> [What is needed]: Can you copy these items out line for line, keeping every character the same?

> [Extracted material]:
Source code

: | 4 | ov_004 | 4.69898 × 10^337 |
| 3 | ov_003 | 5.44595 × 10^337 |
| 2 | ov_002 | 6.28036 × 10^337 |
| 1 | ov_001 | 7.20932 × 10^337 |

> [Exercise response]:
Source code

: | 4 | ov_004 | 4.69898 × 10^337 |
| 3 | ov_003 | 5.44595 × 10^337 |
| 2 | ov_002 | 6.28036 × 10^337 |
| 1 | ov_001 | 7.20932 × 10^337 |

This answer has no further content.